The QA documents generally have a list of users to log in as, for use in testing user roles and permissions. They often have a separate set of instructions for setting up data to be used later on in the testing process. Developers get to use fixtures with their unit tests and can be blind to the possibility that QA can need a few hours of setup time before they can even begin to do their testing and QA might not know that fixtures can be of benefit to them, too. Cypress has all of the fixture functionality developers expect and they can be loaded in before running the integration tests or brought in as needed, giving all the flexibility that a person at the keyboard and mouse would have.

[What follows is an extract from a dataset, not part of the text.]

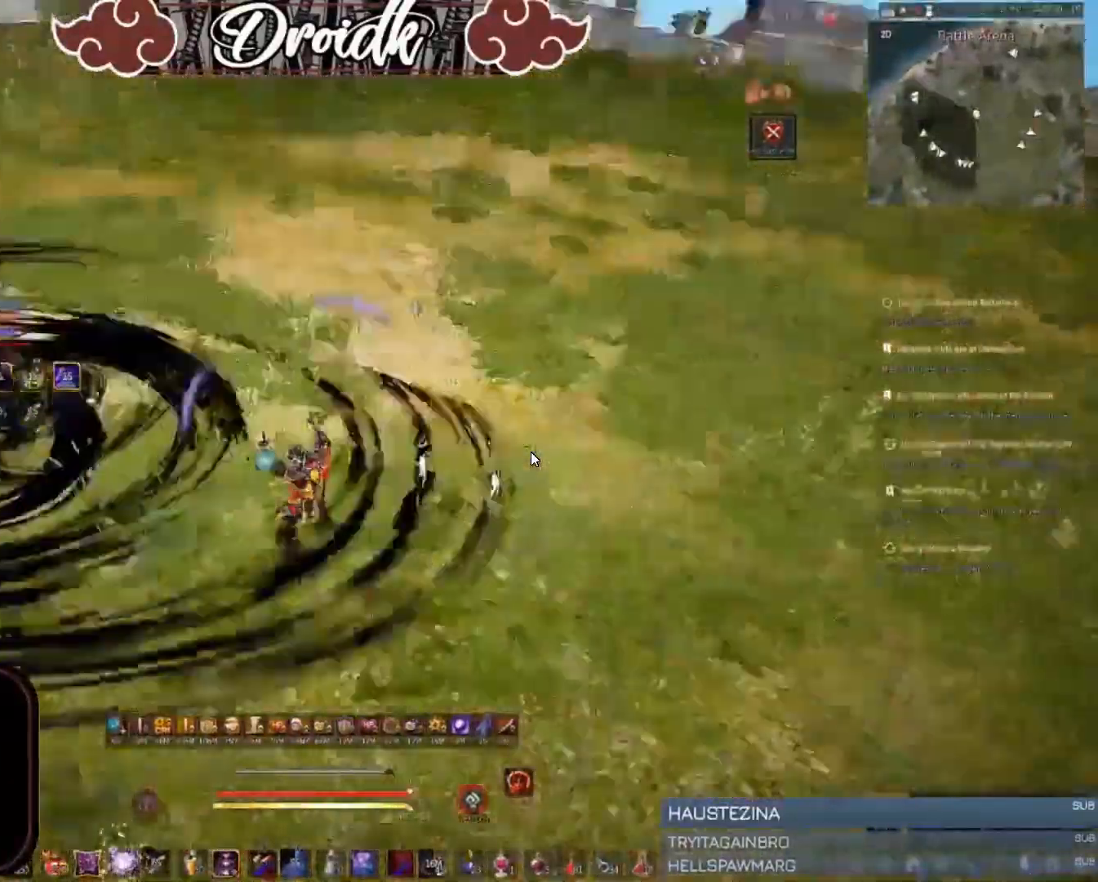
{"keys": [], "mouse": [], "events": [[51, "w", "up"], [240, "mouse_left", "down"], [463, "shift", "up"], [480, "mouse_left", "up"]]}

Another feature Cypress has that can aid in this communication is automatic screen recordings of failed test runs. Like everything I encountered with Cypress that behavior is configurable, but out of the box, mp4 files are created for every failure. Those can get passed along from the developer to the QA folks or the designers or whomever so they can see exactly how the application misbehaved. A picture is worth a thousand words (and static images can get generated too) but a quick little movie is even better.

Writing these integration tests may be more up-front work for the developers, but they’re already writing similar unit tests so it’s familiar work. And where there is a lot of overlap, that’s a sign that perhaps the unit tests can be simplified. Since Cypress.io is installed as part of your application, it has access to both the front and back ends, and the API lets you make the most of that. Let’s say that a developer wants to be sure a method is called with the correct arguments when a specific button is pushed. The test can “spy” on that method and assert what should be happening there. Similarly, tests can stub out methods, resolve promises, and even manipulate the JavaScript clock to test debounces and timeouts.

And of course, developers may want to automate the automation, so tests get run automatically as code is written, committed, and deployed. It’s simple to add Cypress in with the existing IDE, Git hooks, and Continuous Integration process you might have, so the additional overhead is low.

big bang for the buck

Automated browser testing can easily get dismissed as something that would be nice to have, but not worth the effort. Folks with scars from projects using Selenium might be especially hesitant to implement this step in the development cycle. But as you’ve seen above, browser testing gives you far more than a robot to push buttons on a web page. It brings QA and dev staff together, it produces more robust code, and it saves time throughout the development process. And with the ease of installation and use, Cypress.io provides a high leverage point lifting your project to success.